* _Problem to solve_
What lines in the data below mention the string "GeSY"? Copy them out.

Stored data
══════

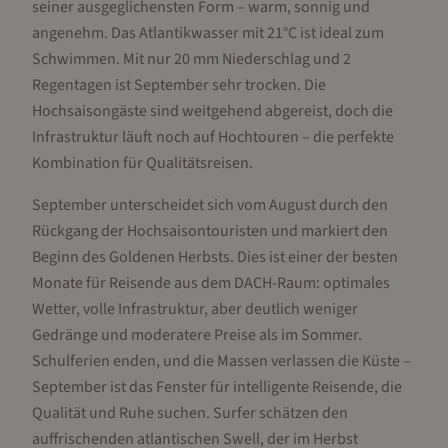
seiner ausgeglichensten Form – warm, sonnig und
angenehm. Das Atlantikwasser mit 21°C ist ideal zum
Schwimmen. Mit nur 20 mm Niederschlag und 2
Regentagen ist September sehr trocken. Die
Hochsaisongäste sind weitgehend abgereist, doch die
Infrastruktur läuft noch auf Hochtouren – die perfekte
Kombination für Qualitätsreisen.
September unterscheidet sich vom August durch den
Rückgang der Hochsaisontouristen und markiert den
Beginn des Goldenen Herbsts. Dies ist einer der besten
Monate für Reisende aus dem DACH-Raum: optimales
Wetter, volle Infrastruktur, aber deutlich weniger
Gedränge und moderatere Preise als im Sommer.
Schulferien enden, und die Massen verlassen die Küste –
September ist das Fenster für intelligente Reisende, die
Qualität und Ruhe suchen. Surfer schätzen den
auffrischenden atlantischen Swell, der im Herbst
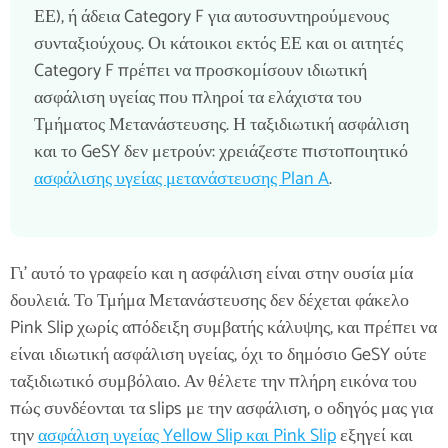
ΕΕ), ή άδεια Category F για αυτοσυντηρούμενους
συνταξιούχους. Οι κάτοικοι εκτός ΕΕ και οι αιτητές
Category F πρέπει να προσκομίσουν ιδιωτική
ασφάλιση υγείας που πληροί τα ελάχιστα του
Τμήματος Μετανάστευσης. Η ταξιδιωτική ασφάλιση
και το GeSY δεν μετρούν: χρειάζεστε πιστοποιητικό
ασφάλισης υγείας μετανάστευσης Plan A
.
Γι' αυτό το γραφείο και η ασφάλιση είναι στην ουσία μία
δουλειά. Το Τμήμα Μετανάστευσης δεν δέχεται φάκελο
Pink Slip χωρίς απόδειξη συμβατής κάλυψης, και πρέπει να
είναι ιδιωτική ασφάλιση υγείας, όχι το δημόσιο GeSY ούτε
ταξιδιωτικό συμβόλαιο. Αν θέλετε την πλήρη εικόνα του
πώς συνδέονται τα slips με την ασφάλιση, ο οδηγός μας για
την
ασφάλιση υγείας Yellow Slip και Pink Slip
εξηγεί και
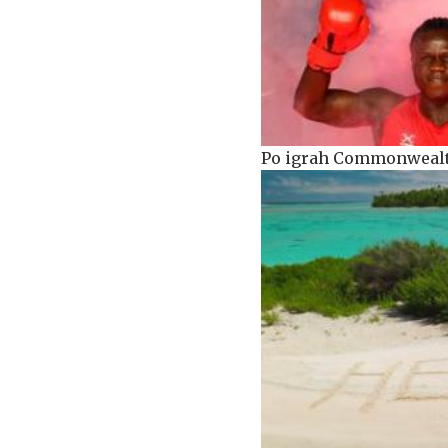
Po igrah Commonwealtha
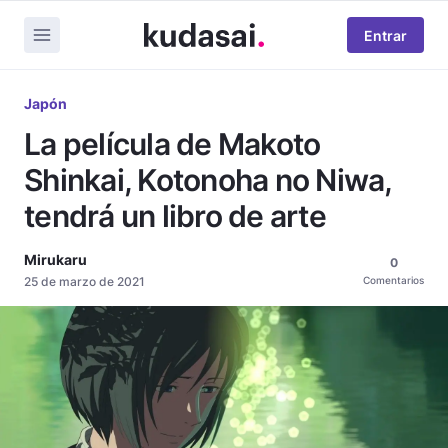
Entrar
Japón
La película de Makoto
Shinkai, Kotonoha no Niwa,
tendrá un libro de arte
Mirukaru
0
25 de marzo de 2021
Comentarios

══════

* _Problem solution_
και το GeSY δεν μετρούν: χρειάζεστε πιστοποιητικό
είναι ιδιωτική ασφάλιση υγείας, όχι το δημόσιο GeSY ούτε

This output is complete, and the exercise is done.